How to go from RCA to XLR?


I've got an Aragon Stage One processor with RCA outputs and two Aragon Palladium 1K monoblocks with XLR inputs. I know there are a lot of RCA-XLR cables available, but a fabricator told me you have to know which XLR pins are "hot" and these have to match the amps' input circuitry or you will damage the amp.
So how do you know which pins to make hot when you order the cables? When you buy these cables "off the shelf" are you just hoping you get lucky and they match up with your equipment?
Thanks
noslop
Al the reason they don't offer balanced inputs for stereo is because they are using the two separate channels combined to make the amp balanced. One channel drives the positive and the other the negative. In stereo mode they wouldn't be able to drive the pos/neg legs of the balanced signal and keep a true differential balanced config. That's the reason you probably should not use an RCA adapter to convert an amp to single ended in this type of design. A friend had an ARC amp that only had balanced ins and was warned by a tech at ARC not to use an adapter on his amp.
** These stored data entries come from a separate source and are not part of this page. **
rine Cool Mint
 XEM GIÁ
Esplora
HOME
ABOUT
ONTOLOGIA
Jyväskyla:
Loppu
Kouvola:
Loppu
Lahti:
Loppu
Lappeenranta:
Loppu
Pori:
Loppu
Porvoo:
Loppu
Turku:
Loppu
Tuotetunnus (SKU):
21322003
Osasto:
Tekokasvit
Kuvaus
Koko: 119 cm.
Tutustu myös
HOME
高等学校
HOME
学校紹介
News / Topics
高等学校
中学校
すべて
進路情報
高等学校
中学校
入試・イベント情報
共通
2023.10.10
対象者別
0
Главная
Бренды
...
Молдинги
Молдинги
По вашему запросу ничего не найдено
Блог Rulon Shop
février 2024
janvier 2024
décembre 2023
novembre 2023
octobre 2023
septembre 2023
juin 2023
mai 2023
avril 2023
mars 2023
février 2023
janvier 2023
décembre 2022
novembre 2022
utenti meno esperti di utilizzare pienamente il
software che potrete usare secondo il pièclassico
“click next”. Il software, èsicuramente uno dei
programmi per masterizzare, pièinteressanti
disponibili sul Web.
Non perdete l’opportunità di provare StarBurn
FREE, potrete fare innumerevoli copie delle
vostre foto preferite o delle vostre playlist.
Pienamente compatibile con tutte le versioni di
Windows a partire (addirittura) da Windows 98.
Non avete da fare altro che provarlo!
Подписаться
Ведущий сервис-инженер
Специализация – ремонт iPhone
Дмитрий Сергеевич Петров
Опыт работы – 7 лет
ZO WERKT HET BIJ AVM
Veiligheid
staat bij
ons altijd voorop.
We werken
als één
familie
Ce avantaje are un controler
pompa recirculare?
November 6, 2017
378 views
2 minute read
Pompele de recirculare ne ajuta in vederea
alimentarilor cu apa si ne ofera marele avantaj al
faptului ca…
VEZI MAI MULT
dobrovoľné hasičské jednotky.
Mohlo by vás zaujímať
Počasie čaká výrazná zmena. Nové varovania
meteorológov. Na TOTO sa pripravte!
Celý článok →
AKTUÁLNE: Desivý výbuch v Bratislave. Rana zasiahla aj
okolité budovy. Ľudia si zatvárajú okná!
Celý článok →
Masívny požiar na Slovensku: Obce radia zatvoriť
Balanced and bridged are closely related it appears.
Rww -- yes, but they still could have provided balanced xlr inputs for each stereo channel, and then fed those inputs into a pair of differential receivers with single-ended outputs. The single-ended outputs could then have been fed into the same path that the single-ended rca inputs in the actual design are fed into. That would add the benefits of a balanced interface and cabling, without changing the internal architecture significantly (other than the addition of a few components).

they are using the two separate channels combined to make the amp balanced .... That's the reason you probably should not use an RCA adapter to convert an amp to single ended in this type of design.

Well, ok, I don't have sufficient familiarity with this type of design to comment on this.

Regards,
-- Al
See pages 28 and 29 of the following paper for a description of how to feed a single-ended signal into a balanced input without major degradion of noise performance. My thanks to Shadorne for calling this paper to my attention.

http://www.jensen-transformers.com/an/generic%20seminar.pdf

Regards,
-- Al
My thanks to Shadorne for calling this paper to my
attention.

You're welcome - Bill Whitlock used to work at Capitol Records - he is a member
of IEEE and AES. What he says is obviously designed to help raise awareness and
promote Jensen products but he shoots straight! I would not hesitate to use his
products.

Sounds like you need a single ended to balanced transformer like the Jensen model.